Hier, les métaux précieux ont connu une légère baisse. Depuis 2 semaines, l’or est en phase de consolidation entre 1.920 et 1.860 $. La prochaine impulsion sera donnée par la FED ou des chiffres d’inflation qui surprennent à nouveau à la hausse.

Cette inflation pourrait être dopée par les difficultés qu’éprouvent les sociétés américaines à embaucher en ce moment. Le nombre d’emplois vacants a atteint pour la première fois plus de 9 millions de postes. Et ceci alors que plus de 15 millions d’Américains perçoivent des allocations de chômage. Le problème est simple : la majorité de ces gens gagnent plus d’argent en restant chez eux.

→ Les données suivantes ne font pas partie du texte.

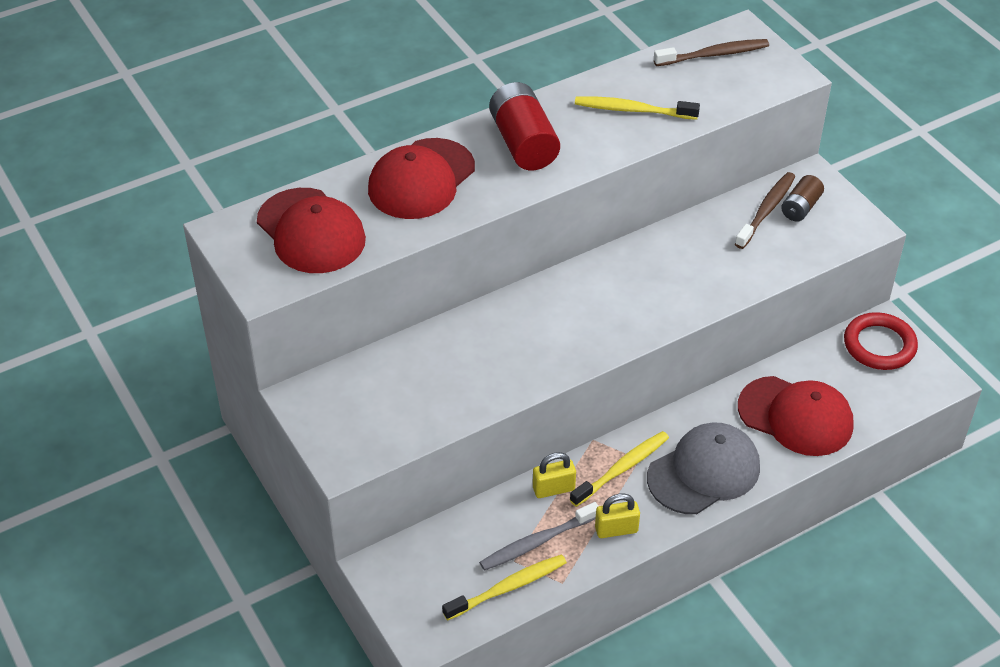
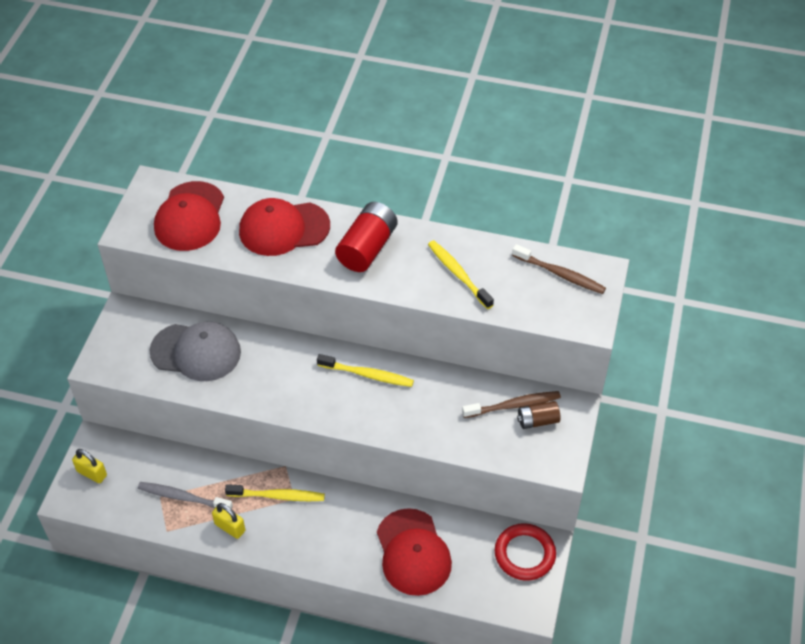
camera: 45 degrees right, 5 degrees up
yellow toothbrush [442,554,567,621] -> yellow toothbrush moved to [317,354,414,387]
yellow padlock [533,452,576,498] -> yellow padlock moved to [72,449,107,483]
grey cap [647,423,760,514] -> grey cap moved to [149,322,241,381]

En Chine, les coûts des producteurs ont explosé de 9 %, ce qui ne fait qu’alimenter ces craintes d’inflation à travers le monde. Cependant, des chiffres moins élevés qu’attendu en termes d’inflation des prix à la consommation (+1,3 %) dans ce même pays ont permis de mitiger ces craintes. Contrairement aux autres banques centrales, la Chine est déjà en train de réduire ses stimulations.

Des témoignages informels inquiétants concernant l’inflation

Les témoignages des chefs d’entreprise sur l’inflation abondent. Voici ce que dit Franz Hofmeister, patron de Quaker Bakery Brands : « Nous sommes touchés par l’inflation de toutes les façons possibles. Le plus effrayant, c’est que nous ignorons quand cela va s’arrêter. » Ses clients ont protesté lorsqu’il a augmenté de 8 % les prix de ses pâtes à pizza, petits pains pour hamburger et autres produits de boulangerie. D’autant que de nouvelles augmentations pourraient être nécessaires.

James Jeppson, fournisseur de restaurants, explique que les pénuries d’huile de soja l’obligent à rationner les livraisons. Certains clients doivent payer jusqu’à 3 fois plus cher leur huile. Il tente de promouvoir des produits (frites, etc.) qui dégradent moins l’huile de cuisson.

En Russie, les prix augmentent également. Mais les autorités russes adoptent un discours complètement différent. Elvira Nabiullina, gouverneure de la Banque centrale de Russie, a déclaré récemment à CNBC : « Nous pensons que les pressions inflationnistes en Russie ne sont pas transitoires, elles ne sont pas temporaires. »

En Chine, les fabricants ont dû soit augmenter leurs prix, soit arrêter de produire en raison de la hausse importante des prix des matières premières. Hong Miao Toy, qui fabrique des dinosaures en plastique et des jouets éducatifs, a vu ses marges fondre de 30 % cette année. « Je n’ai jamais vu les prix augmenter autant », a déclaré le propriétaire. « Je ne pense pas que l’on connaîtra à nouveau les prix d’avant la pandémie », a-t-il confié (source de ces témoignages).

Stewart Thomson : pour arrêter l’inflation, il suffit de supprimer la FED

En cas de démarrage d’un cycle inflationniste sérieux, beaucoup de choses vont changer pour les Américains, qui sont focalisés sur le dollar. Et ce changement ne sera pas pour le meilleur…

L’investisseur légendaire, économiste et gestionnaire Mohamed El-Erian est horrifié par la ritournelle de la Banque centrale américaine concernant l’inflation, qui affirme qu’elle est transitoire. Il pense que la FED va devoir agir plus vite pour éviter que ces vents inflationnistes se transforment en ouragan. Il a déclaré, le 7 juin, à Marketplace News :

« Nous assistons à des soucis d’approvisionnement significatifs. Nous voyons le prix du transport augmenter, des difficultés à embaucher. Il n’est pas possible d’inverser toutes ces choses de façon immédiate. Lorsque vous observez l’économie avec une vue d’ensemble, vous voyez des pressions inflationnistes grandissantes qui sont encouragées par ces politiques monétaires incroyablement accommodantes. »

Mon opinion est un peu différente. Je pense que la FED ne doit rien faire, tout simplement parce qu’on devrait la fermer. L’entreprise privée n’a pas besoin d’un « bureau social des marchés financiers », car c’est ce qu’est devenue la FED aujourd’hui (source).